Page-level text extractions

=== Begin Enclosure ===

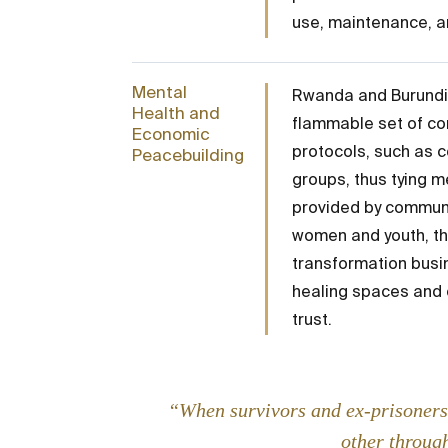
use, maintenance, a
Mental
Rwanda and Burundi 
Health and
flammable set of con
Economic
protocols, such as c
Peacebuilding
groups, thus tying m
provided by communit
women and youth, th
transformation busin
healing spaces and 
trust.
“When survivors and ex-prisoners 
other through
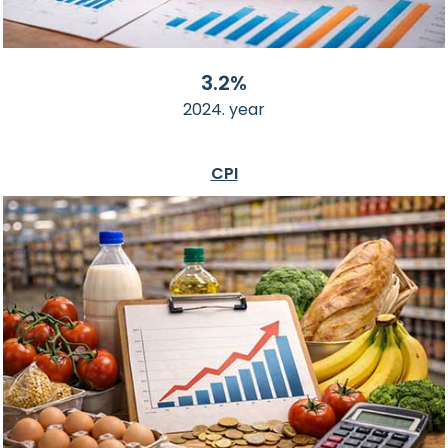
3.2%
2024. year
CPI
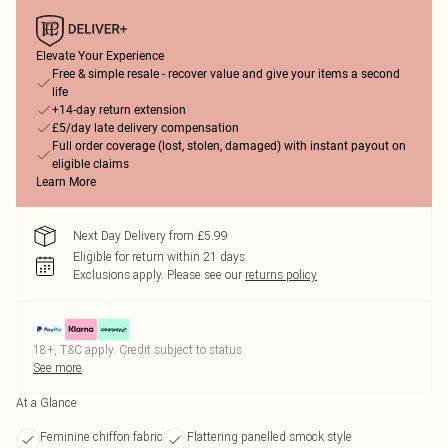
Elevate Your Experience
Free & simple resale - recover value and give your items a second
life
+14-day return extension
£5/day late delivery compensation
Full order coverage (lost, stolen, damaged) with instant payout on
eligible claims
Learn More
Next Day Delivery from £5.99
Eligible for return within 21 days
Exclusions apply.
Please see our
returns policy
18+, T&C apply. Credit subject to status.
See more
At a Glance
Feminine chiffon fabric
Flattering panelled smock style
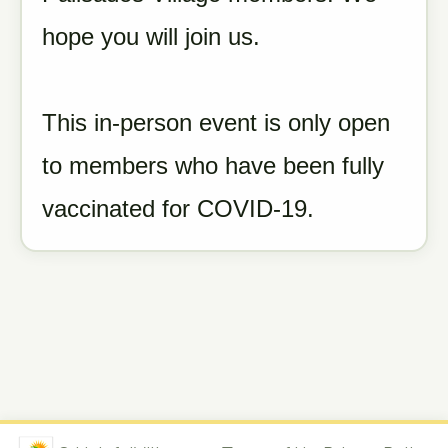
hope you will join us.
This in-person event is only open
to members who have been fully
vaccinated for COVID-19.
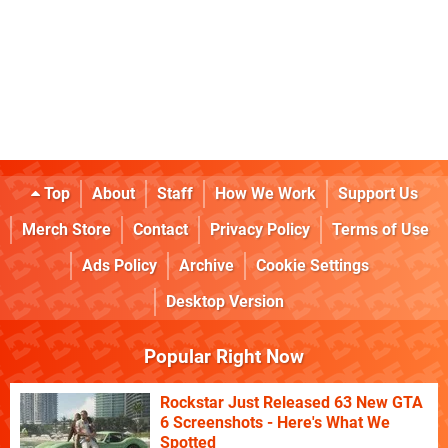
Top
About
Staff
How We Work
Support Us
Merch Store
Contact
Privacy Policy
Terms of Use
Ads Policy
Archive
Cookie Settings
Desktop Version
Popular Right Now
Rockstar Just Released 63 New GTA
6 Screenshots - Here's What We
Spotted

=== End Enclosure ===
=== Begin Enclosure ===

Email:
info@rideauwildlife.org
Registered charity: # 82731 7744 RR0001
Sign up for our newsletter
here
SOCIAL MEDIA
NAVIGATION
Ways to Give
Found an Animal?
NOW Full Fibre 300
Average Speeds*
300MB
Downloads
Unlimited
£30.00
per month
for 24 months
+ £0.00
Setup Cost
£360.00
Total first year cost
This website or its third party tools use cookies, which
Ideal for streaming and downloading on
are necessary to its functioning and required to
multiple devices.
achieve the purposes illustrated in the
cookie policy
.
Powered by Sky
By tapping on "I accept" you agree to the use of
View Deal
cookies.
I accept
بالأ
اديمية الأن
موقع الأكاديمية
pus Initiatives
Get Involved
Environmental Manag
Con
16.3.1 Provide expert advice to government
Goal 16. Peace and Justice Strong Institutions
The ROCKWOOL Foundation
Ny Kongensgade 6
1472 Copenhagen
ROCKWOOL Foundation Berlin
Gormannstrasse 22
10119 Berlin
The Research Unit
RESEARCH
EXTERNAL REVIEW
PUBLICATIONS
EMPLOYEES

=== End Enclosure ===

When you reach the line that has "use, maintenance, a" in the data above, start repeating lines exactly, and stop after the line that has "eligible claims"; pictures stay out.

use, maintenance, a
Mental
Rwanda and Burundi 
Health and
flammable set of con
Economic
protocols, such as c
Peacebuilding
groups, thus tying m
provided by communit
women and youth, th
transformation busin
healing spaces and 
trust.
“When survivors and ex-prisoners 
other through
3.2%
2024. year
CPI
Elevate Your Experience
Free & simple resale - recover value and give your items a second
life
+14-day return extension
£5/day late delivery compensation
Full order coverage (lost, stolen, damaged) with instant payout on
eligible claims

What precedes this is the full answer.